With tax preparation, you are focusing on what has already occurred. After the calendar year is over, you begin to prepare your taxes (or give them to a tax preparer) once your documents arrive in the mail (i.e., 1099s, W2s). There are no additional deductions or tax credits you can apply for at this point. Whether you receive a refund or not is the only thing left to be determined.
Is tax planning only for the wealthy?
Many individuals might assume that this type of service is only necessary for those who are wealthy, but this is not true. All taxpayers can benefit from tax planning because of the benefits it can have on one’s future. The reality is that it doesn’t matter how much you make when it comes to tax planning. What matters is how much you keep. Underpayment or overpayment can be harmful no matter which tax bracket you fall into. Making sure that you are making legal and responsible choices can make a difference in how you run your business, how you plan for your family’s future, and how you take care of the necessities right now.
Opting to pursue tax planning services with a trusted wealth advisor makes it possible for you to invest and/or have money to help pay for things that you need now. Working with someone who can identify the various tax breaks you can take advantage of as well as those deductions that can help to reduce your AGI is a worthwhile investment for anyone, no matter how much money is made.
Who needs tax planning?
While tax planning can be beneficial for any taxpayer, it is especially important to those who are business owners, real estate investors, and long-term investors.
If you are a business owner, you will find that tax planning makes it possible to better understand how best to register your business. Because it is necessary to register as a legal entity, choosing the right one can have positive or negative effects when it comes to paying taxes. A trusted advisor can help you understand the differences between operating as a sole proprietor, corporation, or limited liability company. Having a comprehensive tax plan can help to minimize any surprises and maximize your profits.
If you are a real estate investor, you’ll need to determine if it is a main source of income or a secondary source. How you designate it on your tax forms will determine how much you can expect to pay during tax time and how much you can reap the advantages of this type of investment.
If you are a long-term investor, tax planning can be beneficial depending on how your portfolio is structured and whether you choose tax-advantaged investments (i.e., IRAs, 401(K), annuities, municipal bonds, partnerships, etc.).
What is the difference between an estate tax and an inheritance tax?

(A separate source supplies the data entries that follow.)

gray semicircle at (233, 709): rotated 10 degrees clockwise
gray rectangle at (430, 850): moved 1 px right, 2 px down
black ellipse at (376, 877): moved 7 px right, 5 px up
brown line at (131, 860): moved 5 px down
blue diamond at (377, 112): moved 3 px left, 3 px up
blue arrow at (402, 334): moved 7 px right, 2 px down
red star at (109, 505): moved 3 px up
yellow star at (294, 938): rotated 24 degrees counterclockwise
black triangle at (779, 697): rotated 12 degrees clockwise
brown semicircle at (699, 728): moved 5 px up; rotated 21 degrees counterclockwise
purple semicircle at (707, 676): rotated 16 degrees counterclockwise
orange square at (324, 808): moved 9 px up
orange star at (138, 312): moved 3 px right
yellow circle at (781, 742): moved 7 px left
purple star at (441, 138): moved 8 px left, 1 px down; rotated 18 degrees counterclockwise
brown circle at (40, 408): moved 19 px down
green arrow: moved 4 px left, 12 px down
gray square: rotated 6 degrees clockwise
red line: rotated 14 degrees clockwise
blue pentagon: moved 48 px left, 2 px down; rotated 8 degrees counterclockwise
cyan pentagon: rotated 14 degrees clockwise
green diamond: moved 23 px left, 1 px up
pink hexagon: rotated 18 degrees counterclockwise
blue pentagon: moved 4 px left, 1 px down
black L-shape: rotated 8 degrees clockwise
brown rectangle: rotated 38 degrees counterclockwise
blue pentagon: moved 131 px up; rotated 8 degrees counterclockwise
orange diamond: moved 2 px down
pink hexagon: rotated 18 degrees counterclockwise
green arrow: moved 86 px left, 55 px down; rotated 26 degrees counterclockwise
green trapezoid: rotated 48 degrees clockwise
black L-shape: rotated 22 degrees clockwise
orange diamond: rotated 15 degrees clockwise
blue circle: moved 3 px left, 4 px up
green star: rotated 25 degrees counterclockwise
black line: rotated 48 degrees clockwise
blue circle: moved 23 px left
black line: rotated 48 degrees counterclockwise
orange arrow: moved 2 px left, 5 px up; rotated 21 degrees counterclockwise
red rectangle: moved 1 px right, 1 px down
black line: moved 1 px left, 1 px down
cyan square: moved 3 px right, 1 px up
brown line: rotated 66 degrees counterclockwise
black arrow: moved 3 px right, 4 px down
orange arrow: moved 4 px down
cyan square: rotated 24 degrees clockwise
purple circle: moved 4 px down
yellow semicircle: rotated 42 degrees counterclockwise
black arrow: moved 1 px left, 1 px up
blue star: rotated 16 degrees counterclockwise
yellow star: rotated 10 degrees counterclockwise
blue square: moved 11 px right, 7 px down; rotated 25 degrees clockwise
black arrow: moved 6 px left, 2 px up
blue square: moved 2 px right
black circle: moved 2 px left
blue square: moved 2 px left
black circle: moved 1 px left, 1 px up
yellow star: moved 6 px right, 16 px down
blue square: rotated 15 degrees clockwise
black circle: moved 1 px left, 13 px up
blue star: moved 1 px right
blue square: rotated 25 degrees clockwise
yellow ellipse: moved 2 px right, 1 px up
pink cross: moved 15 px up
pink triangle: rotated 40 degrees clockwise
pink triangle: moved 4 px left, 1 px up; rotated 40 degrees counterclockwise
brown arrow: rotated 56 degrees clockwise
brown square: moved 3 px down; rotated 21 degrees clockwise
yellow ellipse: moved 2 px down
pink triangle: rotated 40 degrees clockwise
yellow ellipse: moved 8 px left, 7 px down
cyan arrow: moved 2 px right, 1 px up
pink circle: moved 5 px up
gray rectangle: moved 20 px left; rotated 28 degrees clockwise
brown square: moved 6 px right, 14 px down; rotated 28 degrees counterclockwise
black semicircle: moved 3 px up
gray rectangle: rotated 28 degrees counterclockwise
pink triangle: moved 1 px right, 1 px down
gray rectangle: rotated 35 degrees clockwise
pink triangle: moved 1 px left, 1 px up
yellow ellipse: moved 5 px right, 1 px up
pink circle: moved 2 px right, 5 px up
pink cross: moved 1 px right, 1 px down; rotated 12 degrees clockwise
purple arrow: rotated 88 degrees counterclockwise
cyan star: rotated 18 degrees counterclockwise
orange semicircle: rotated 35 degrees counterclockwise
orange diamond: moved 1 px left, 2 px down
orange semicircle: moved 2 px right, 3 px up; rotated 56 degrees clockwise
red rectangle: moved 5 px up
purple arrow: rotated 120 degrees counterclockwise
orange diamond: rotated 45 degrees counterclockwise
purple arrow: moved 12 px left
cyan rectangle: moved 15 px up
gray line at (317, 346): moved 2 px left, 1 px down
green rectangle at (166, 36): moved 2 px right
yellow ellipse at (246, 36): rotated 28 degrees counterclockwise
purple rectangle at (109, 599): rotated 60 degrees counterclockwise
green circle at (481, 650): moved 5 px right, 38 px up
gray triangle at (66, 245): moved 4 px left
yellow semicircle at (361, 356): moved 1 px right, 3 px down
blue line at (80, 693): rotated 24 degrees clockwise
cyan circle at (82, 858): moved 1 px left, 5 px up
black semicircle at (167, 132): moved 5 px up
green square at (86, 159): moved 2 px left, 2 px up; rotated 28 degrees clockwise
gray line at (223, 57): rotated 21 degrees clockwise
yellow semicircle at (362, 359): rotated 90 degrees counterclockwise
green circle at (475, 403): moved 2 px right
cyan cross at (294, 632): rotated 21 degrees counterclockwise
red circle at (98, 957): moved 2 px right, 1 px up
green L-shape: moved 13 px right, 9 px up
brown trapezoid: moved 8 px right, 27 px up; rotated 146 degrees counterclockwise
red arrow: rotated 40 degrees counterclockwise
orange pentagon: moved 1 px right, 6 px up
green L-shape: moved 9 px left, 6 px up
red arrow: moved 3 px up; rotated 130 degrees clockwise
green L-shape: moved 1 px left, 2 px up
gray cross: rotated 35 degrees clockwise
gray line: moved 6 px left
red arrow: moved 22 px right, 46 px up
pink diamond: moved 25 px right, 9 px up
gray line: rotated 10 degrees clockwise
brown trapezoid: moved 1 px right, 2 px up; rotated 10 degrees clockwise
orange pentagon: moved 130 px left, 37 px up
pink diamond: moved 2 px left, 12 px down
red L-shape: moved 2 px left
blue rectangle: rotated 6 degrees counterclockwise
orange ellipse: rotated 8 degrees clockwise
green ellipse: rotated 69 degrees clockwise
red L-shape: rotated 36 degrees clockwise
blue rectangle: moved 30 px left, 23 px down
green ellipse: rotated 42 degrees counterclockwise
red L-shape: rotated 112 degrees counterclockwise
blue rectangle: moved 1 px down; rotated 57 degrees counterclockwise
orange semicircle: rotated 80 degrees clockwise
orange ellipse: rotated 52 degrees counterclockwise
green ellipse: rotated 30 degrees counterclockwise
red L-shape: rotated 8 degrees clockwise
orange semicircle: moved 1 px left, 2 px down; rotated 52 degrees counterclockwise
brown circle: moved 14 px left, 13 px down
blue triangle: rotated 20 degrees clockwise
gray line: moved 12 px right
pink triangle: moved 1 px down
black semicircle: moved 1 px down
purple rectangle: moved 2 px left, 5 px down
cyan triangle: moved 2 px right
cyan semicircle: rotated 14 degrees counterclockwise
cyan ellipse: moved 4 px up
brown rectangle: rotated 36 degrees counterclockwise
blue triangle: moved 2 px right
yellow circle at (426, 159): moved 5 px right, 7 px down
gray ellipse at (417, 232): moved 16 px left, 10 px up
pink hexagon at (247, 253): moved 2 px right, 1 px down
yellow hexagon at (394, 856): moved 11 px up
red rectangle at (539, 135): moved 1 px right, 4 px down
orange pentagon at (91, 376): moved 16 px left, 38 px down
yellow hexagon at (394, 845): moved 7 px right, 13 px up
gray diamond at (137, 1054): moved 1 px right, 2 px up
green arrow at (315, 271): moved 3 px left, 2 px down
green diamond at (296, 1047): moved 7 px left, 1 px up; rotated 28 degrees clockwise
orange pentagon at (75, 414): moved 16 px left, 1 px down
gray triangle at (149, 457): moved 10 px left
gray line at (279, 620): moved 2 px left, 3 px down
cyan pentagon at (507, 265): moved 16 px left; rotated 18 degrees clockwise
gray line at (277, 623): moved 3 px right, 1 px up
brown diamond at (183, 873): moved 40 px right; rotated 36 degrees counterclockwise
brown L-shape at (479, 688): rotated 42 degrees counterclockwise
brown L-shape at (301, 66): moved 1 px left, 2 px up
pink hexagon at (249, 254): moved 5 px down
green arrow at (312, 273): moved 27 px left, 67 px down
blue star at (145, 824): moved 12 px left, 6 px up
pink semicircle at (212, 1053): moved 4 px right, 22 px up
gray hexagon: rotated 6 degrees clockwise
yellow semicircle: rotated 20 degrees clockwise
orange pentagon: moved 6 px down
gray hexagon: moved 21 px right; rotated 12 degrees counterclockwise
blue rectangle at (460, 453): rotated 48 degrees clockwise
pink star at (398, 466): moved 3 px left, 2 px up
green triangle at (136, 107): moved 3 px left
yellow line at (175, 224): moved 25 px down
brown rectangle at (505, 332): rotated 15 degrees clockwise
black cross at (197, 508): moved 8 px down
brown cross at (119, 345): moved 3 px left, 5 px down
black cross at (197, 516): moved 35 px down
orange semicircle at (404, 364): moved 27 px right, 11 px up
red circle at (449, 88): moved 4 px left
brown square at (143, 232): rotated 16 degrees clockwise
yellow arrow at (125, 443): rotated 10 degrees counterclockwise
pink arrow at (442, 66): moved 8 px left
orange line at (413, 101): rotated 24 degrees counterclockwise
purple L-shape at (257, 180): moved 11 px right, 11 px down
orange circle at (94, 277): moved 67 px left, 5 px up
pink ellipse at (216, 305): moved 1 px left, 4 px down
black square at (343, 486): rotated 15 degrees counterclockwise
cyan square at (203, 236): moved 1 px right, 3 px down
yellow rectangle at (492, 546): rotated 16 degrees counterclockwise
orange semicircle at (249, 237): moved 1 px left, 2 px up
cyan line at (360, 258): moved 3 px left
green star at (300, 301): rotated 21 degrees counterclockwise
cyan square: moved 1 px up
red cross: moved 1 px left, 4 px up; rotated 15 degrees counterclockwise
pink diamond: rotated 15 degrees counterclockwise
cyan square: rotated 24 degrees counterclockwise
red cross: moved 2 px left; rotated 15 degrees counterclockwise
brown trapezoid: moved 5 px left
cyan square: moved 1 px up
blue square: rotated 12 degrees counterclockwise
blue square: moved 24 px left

To determine the difference between an estate tax and an inheritance tax, you must look at when the tax is imposed. An estate tax is levied when a person dies, leaving their estate behind. Depending on the value of the estate, it may be exempt from tax, or it may not. The tax itself is assessed based on the current fair market value, not its original value.
An inheritance tax is levied on a person when they inherit a deceased person’s assets. It is paid by the beneficiary once the assets are passed down. Not all states have an inheritance tax, and it is imposed based on the value of the assets received by the beneficiary or heir.
What is the main purpose of tax planning?
If you want to minimize your tax liability, you should consider investing in tax planning. The process involves looking at your existing finances and determining how you can make changes so that you owe less to the IRS. In turn, you will be able to keep more so that you can take advantage of long-term investments and/or put the additional funds toward immediate needs for you and your family.